═══ Task material

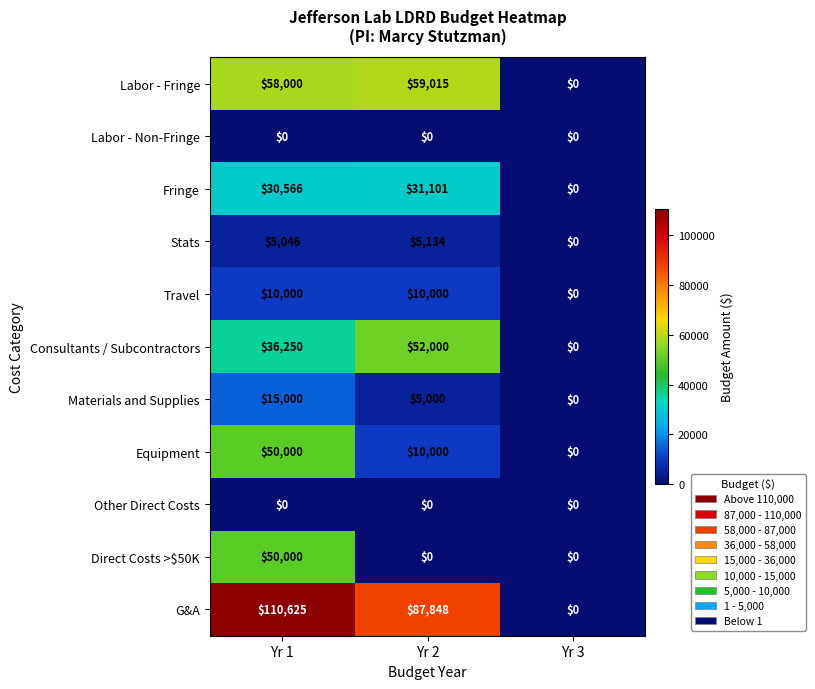

What is the maximum value for G&A?

110625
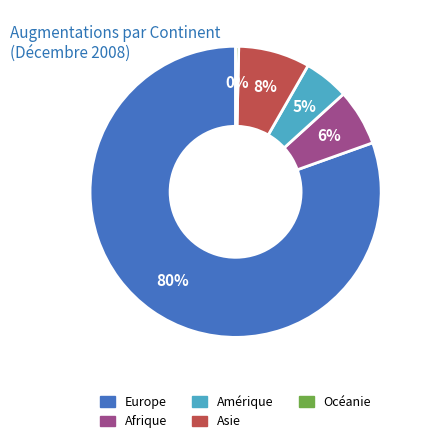

To the nearest percent, what is the average slice percentage?

20%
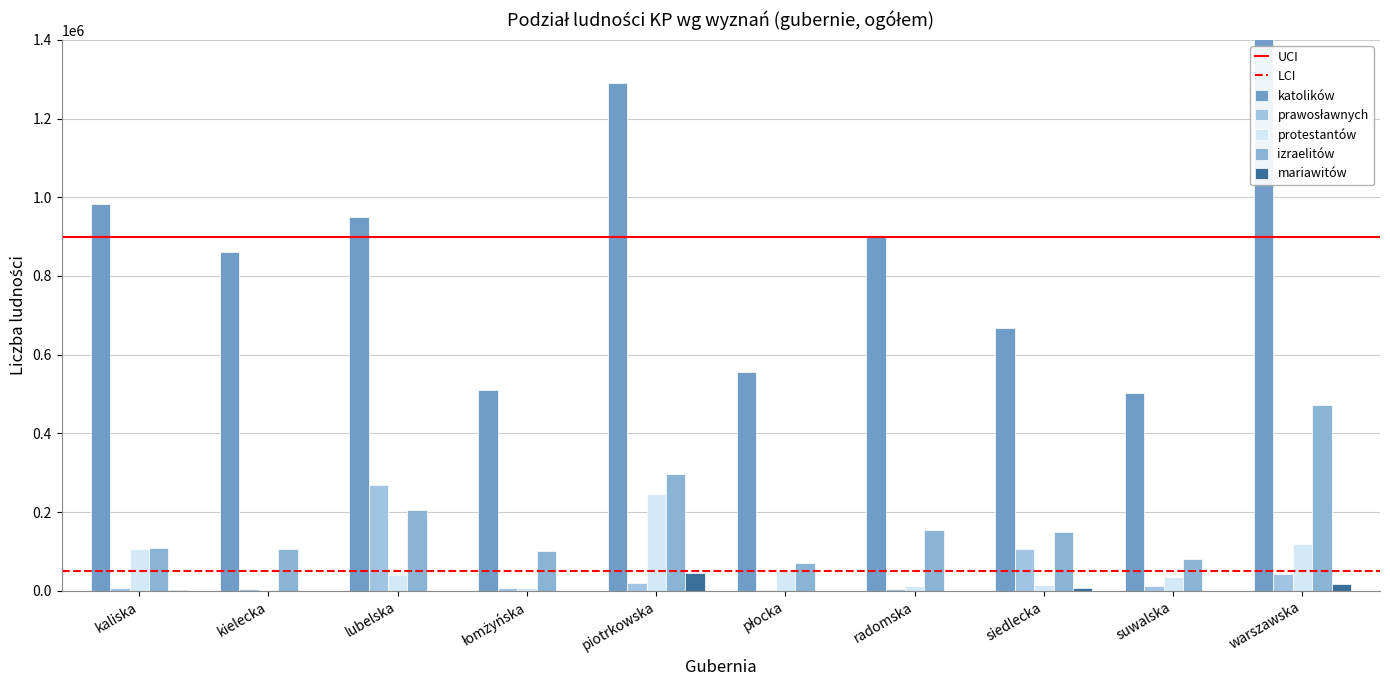

Reading left to right, what are all the values shown in this chart?

katolików: kaliska=983062	kielecka=860245	lubelska=948770	łomżyńska=510162	piotrkowska=1290944	płocka=556028	radomska=898032	siedlecka=667961	suwalska=502393	warszawska=1783752
prawosławnych: kaliska=7504	kielecka=3451	lubelska=268017	łomżyńska=7031	piotrkowska=21123	płocka=3150	radomska=4942	siedlecka=105884	suwalska=12711	warszawska=43032
protestantów: kaliska=106084	kielecka=3040	lubelska=40161	łomżyńska=6424	piotrkowska=245275	płocka=49843	radomska=12771	siedlecka=14790	suwalska=36412	warszawska=119849
izraelitów: kaliska=107876	kielecka=106511	lubelska=206180	łomżyńska=101493	piotrkowska=298062	płocka=71224	radomska=153782	siedlecka=148609	suwalska=80560	warszawska=473358
mariawitów: kaliska=1565	kielecka=0	lubelska=120	łomżyńska=4	piotrkowska=45839	płocka=729	radomska=207	siedlecka=6355	suwalska=513	warszawska=17701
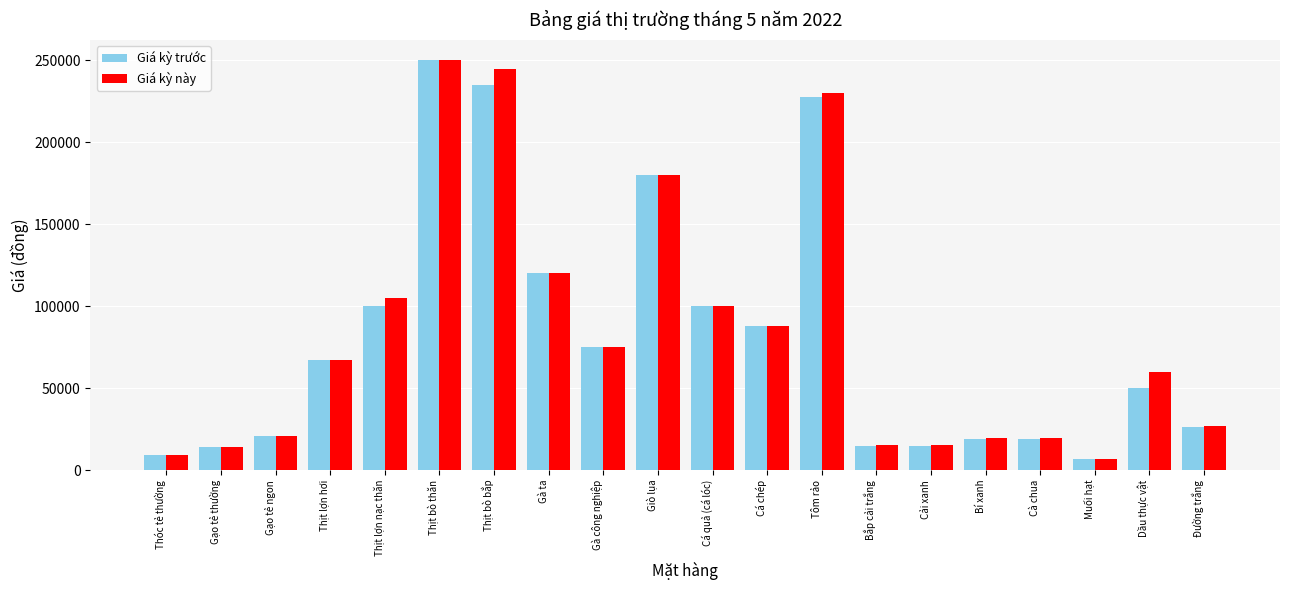

What is the total value across all series at Cá quả (cá lóc)?

200000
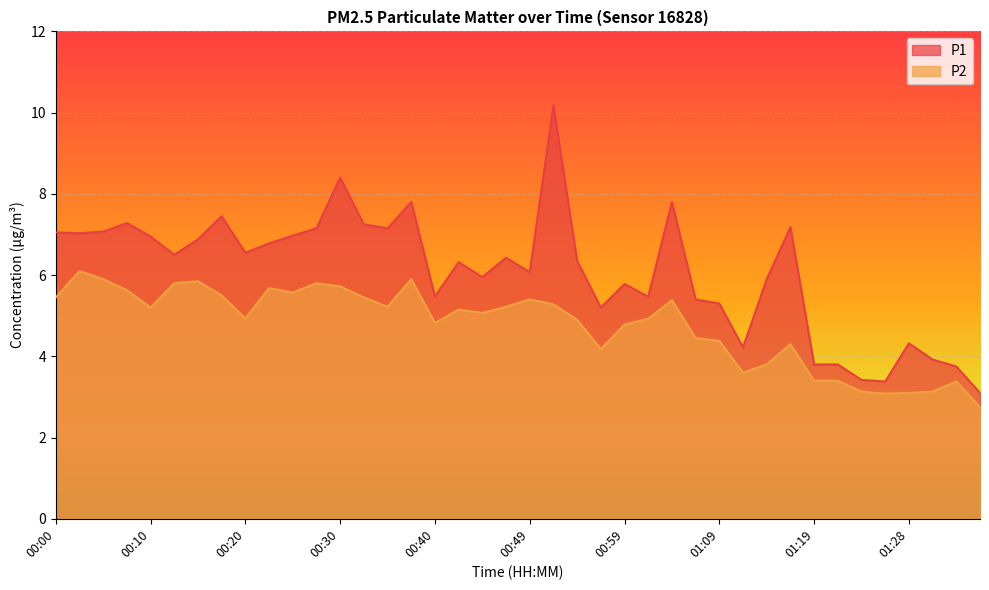

What is the label of the 5th point from the left?

00:10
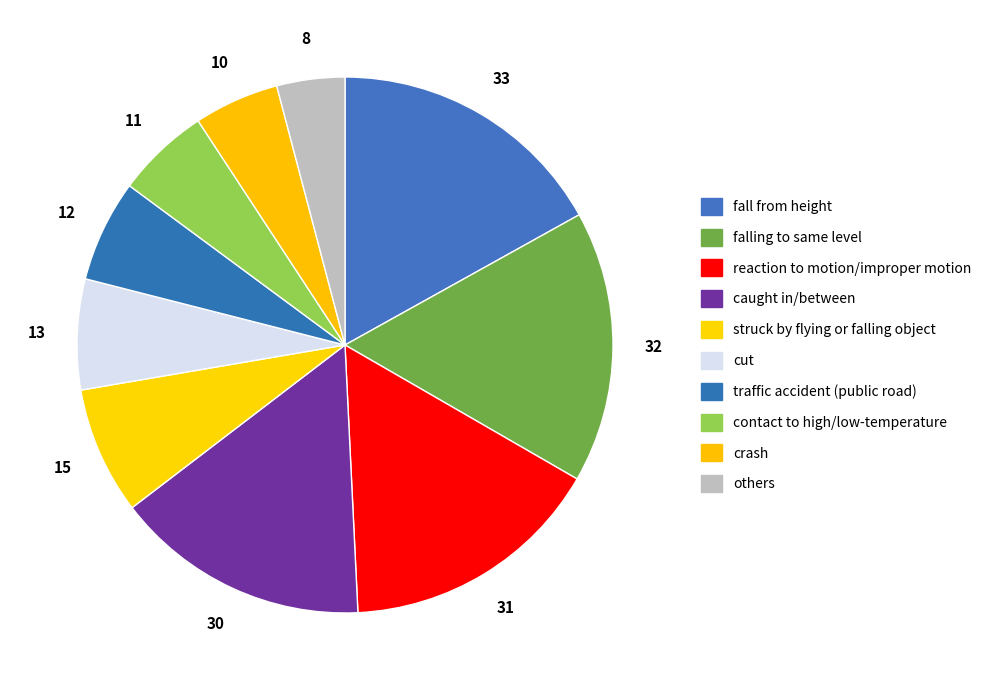

Rank the categories by value from lowest to highest.

others, crash, contact to high/low-temperature, traffic accident (public road), cut, struck by flying or falling object, caught in/between, reaction to motion/improper motion, falling to same level, fall from height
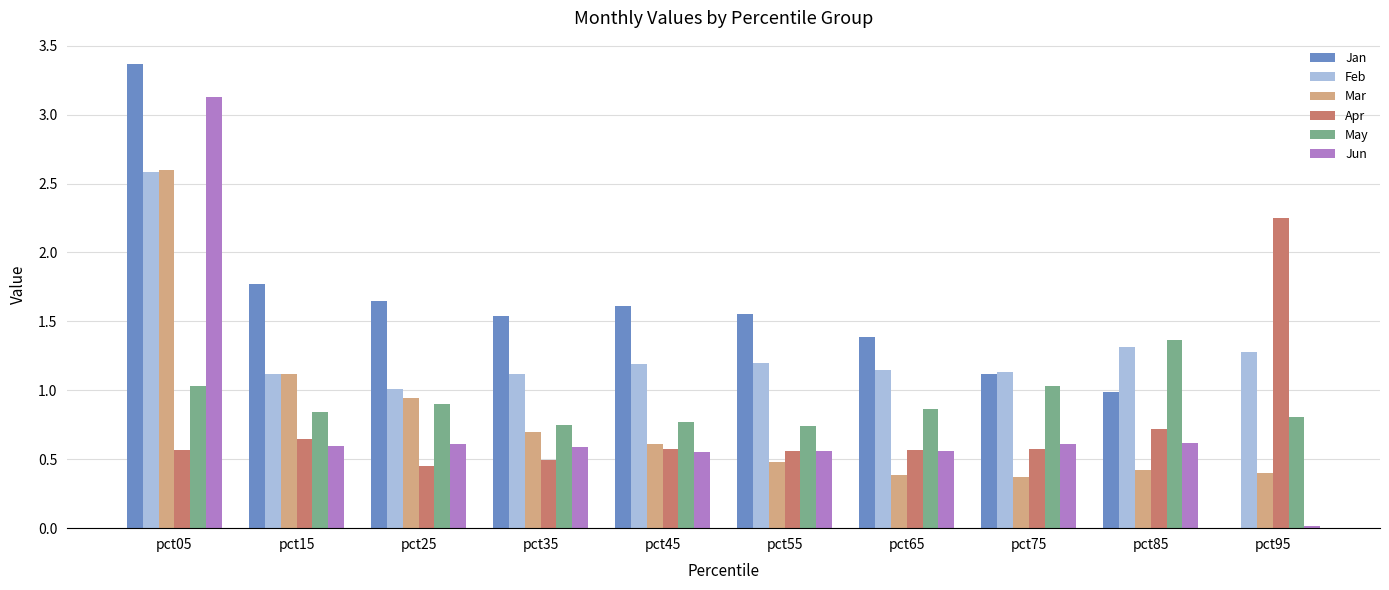

What value does the Jun series have at pct05?

3.1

══════

Your instructions> Can you express every line of text from the records above as a Markdown table with the columns Row and Line, numbering each row, leaving out blank lines, and leaving the pictures out of your answer?

Task answer>
| Row | Line |
|---|---|
| 1 | What is the maximum value for G&A? |
| 2 | 110625 |
| 3 | To the nearest percent, what is the average slice percentage? |
| 4 | 20% |
| 5 | Reading left to right, what are all the values shown in this chart? |
| 6 | katolików: kaliska=983062	kielecka=860245	lubelska=948770	łomżyńska=510162	piotrkowska=1290944	płocka=556028	radomska=898032	siedlecka=667961	suwalska=502393	warszawska=1783752 |
| 7 | prawosławnych: kaliska=7504	kielecka=3451	lubelska=268017	łomżyńska=7031	piotrkowska=21123	płocka=3150	radomska=4942	siedlecka=105884	suwalska=12711	warszawska=43032 |
| 8 | protestantów: kaliska=106084	kielecka=3040	lubelska=40161	łomżyńska=6424	piotrkowska=245275	płocka=49843	radomska=12771	siedlecka=14790	suwalska=36412	warszawska=119849 |
| 9 | izraelitów: kaliska=107876	kielecka=106511	lubelska=206180	łomżyńska=101493	piotrkowska=298062	płocka=71224	radomska=153782	siedlecka=148609	suwalska=80560	warszawska=473358 |
| 10 | mariawitów: kaliska=1565	kielecka=0	lubelska=120	łomżyńska=4	piotrkowska=45839	płocka=729	radomska=207	siedlecka=6355	suwalska=513	warszawska=17701 |
| 11 | What is the total value across all series at Cá quả (cá lóc)? |
| 12 | 200000 |
| 13 | What is the label of the 5th point from the left? |
| 14 | 00:10 |
| 15 | Rank the categories by value from lowest to highest. |
| 16 | others, crash, contact to high/low-temperature, traffic accident (public road), cut, struck by flying or falling object, caught in/between, reaction to motion/improper motion, falling to same level, fall from height |
| 17 | What value does the Jun series have at pct05? |
| 18 | 3.1 |